Task to complete => Copy everything in the records exactly; the pictures stay out.

Input material =>
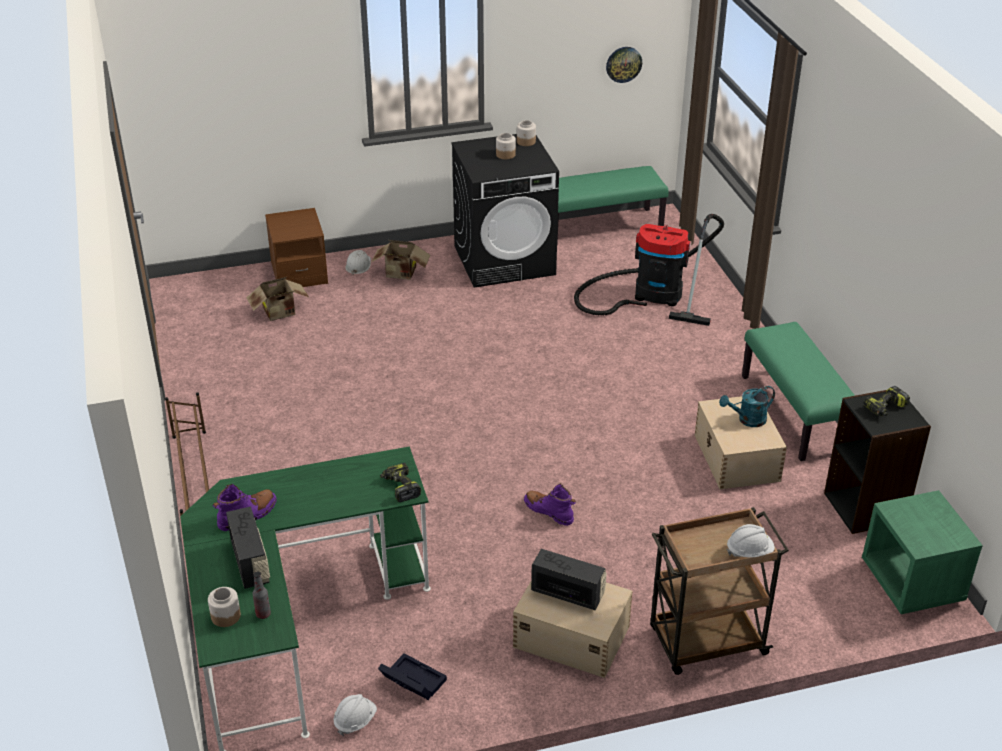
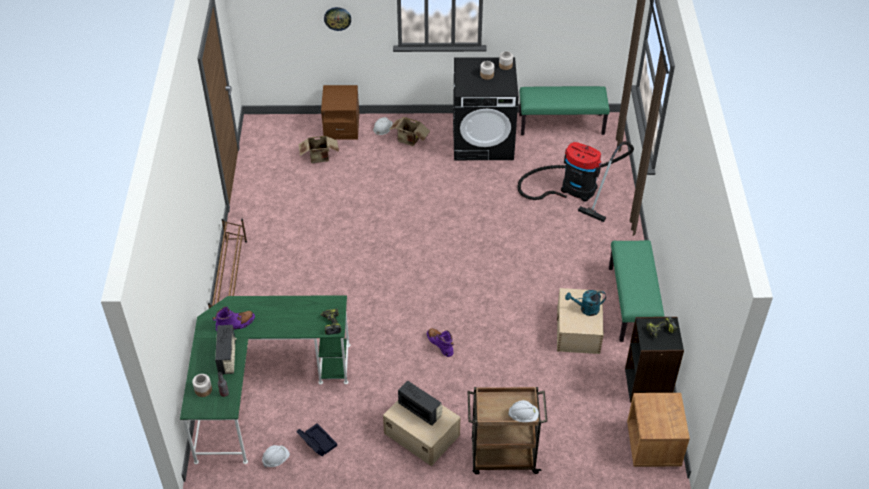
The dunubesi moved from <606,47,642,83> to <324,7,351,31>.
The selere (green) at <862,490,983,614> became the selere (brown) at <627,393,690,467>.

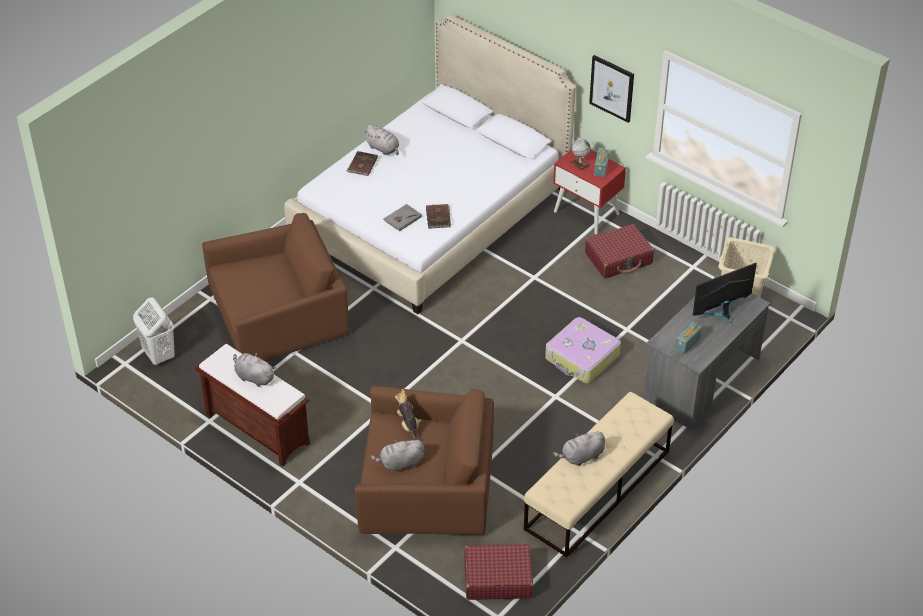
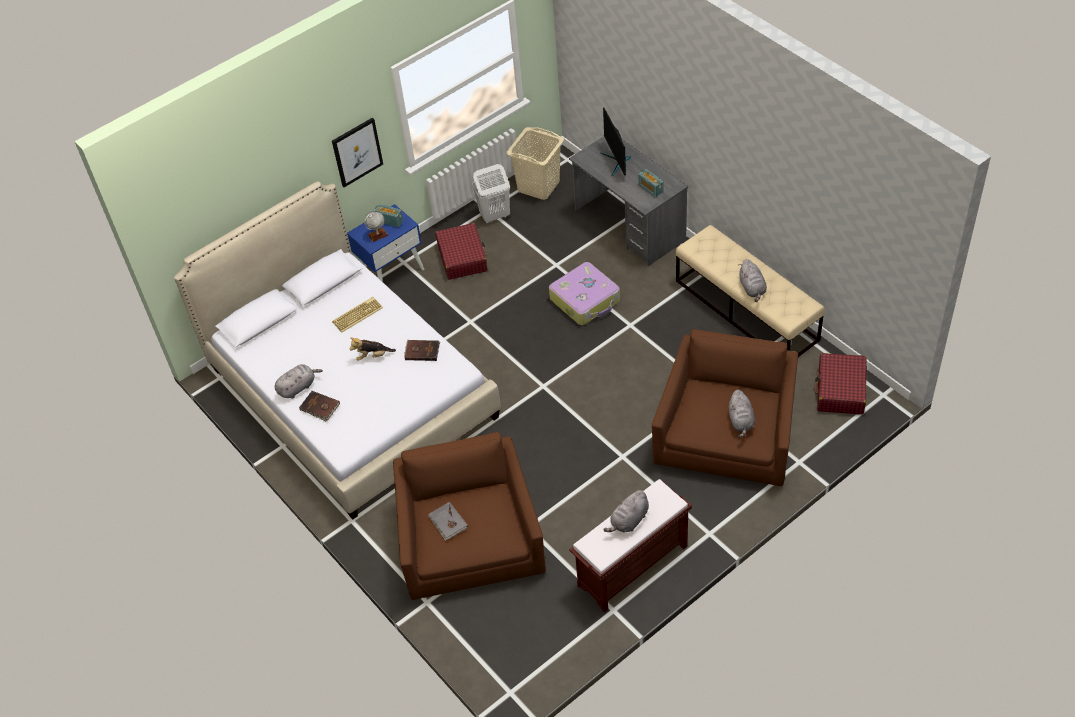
The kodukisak at <332,297,383,333> appeared.
The selere (red) at <553,149,626,234> became the selere (blue) at <347,204,424,282>.
The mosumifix moved from <395,389,421,440> to <349,337,396,361>.
The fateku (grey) moved from <383,204,422,232> to <428,502,468,541>.
The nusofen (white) moved from <133,297,175,365> to <472,164,510,224>.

Your response =>
The dunubesi moved from <606,47,642,83> to <324,7,351,31>.
The selere (green) at <862,490,983,614> became the selere (brown) at <627,393,690,467>.

The kodukisak at <332,297,383,333> appeared.
The selere (red) at <553,149,626,234> became the selere (blue) at <347,204,424,282>.
The mosumifix moved from <395,389,421,440> to <349,337,396,361>.
The fateku (grey) moved from <383,204,422,232> to <428,502,468,541>.
The nusofen (white) moved from <133,297,175,365> to <472,164,510,224>.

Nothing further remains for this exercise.